> Exercise directions:
The lines to reproduce from the material below are those from the one containing "middle dip: (371, 222)" through the one containing "pinky dip: (415, 207)", both included; write them out exactly and add nothing.

> Available data:
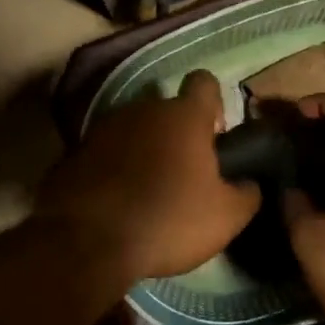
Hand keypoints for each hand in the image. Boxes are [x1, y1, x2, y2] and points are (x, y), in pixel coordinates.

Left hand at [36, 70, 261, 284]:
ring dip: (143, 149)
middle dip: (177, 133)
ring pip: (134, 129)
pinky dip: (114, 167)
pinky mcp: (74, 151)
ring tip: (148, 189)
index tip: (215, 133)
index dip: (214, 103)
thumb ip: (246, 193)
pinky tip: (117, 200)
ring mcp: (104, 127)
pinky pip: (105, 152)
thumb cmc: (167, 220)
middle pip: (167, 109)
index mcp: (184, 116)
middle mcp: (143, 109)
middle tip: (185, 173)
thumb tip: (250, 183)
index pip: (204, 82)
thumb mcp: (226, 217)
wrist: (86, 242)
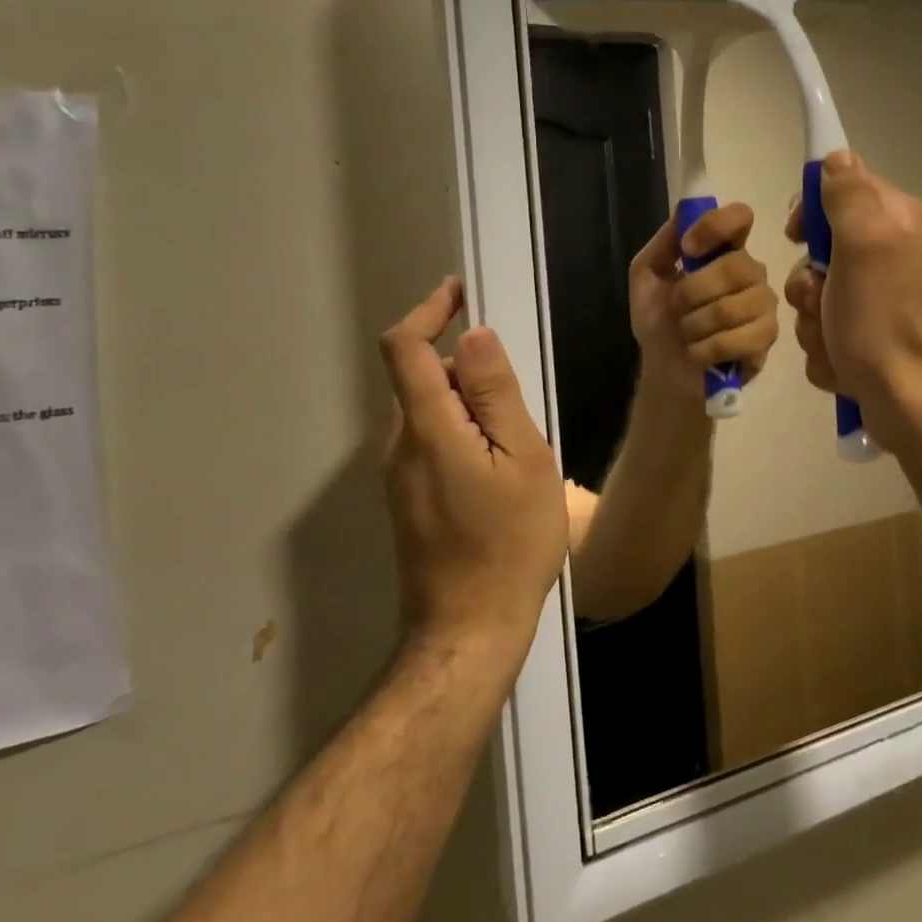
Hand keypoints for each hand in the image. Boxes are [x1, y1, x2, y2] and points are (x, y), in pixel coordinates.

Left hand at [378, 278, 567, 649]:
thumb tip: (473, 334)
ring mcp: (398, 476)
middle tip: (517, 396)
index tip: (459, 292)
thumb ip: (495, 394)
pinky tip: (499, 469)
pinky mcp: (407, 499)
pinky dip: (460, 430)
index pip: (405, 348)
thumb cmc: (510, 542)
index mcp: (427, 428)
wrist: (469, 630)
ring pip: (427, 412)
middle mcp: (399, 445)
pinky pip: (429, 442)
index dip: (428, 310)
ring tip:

==

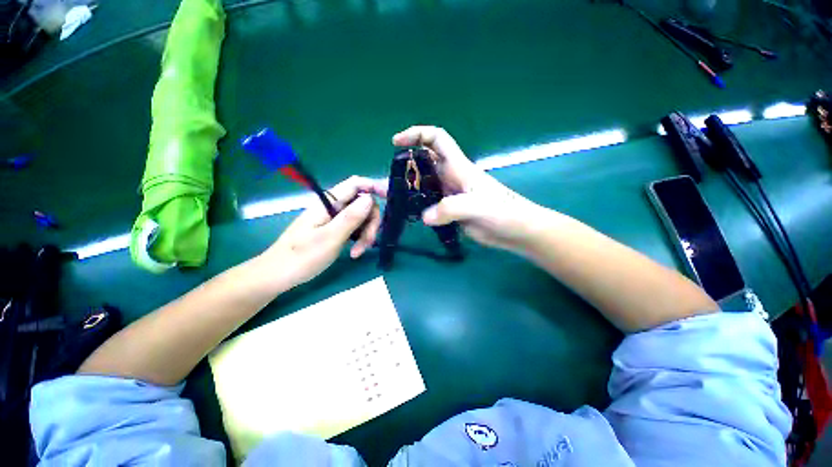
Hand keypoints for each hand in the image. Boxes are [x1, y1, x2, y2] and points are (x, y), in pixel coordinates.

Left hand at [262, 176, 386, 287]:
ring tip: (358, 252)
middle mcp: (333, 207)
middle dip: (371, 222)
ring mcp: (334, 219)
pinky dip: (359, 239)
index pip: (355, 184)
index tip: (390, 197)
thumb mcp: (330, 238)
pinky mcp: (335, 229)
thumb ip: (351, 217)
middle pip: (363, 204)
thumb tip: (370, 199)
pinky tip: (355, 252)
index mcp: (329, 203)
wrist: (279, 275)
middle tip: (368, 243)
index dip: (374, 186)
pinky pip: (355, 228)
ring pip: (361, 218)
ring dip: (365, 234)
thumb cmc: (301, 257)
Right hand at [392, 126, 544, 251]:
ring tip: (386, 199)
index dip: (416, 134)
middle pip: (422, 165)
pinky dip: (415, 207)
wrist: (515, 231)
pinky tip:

> Solution to this exercise:
middle dip: (371, 222)
ring mcp: (334, 219)
pinky dip: (359, 239)
index pip: (355, 184)
index tip: (390, 197)
thumb mcp: (330, 238)
pinky mcp: (335, 229)
thumb ip: (351, 217)
middle pip: (363, 204)
thumb tip: (370, 199)
pinky tip: (355, 252)
index mcp: (329, 203)
wrist: (279, 275)
middle tip: (368, 243)
index dip: (374, 186)
pinky pip: (355, 228)
ring pip: (361, 218)
ring dip: (365, 234)
thumb cmc: (301, 257)
Right hand at [392, 126, 544, 251]:
ring tip: (386, 199)
index dip: (416, 134)
middle pip: (422, 165)
pinky dip: (415, 207)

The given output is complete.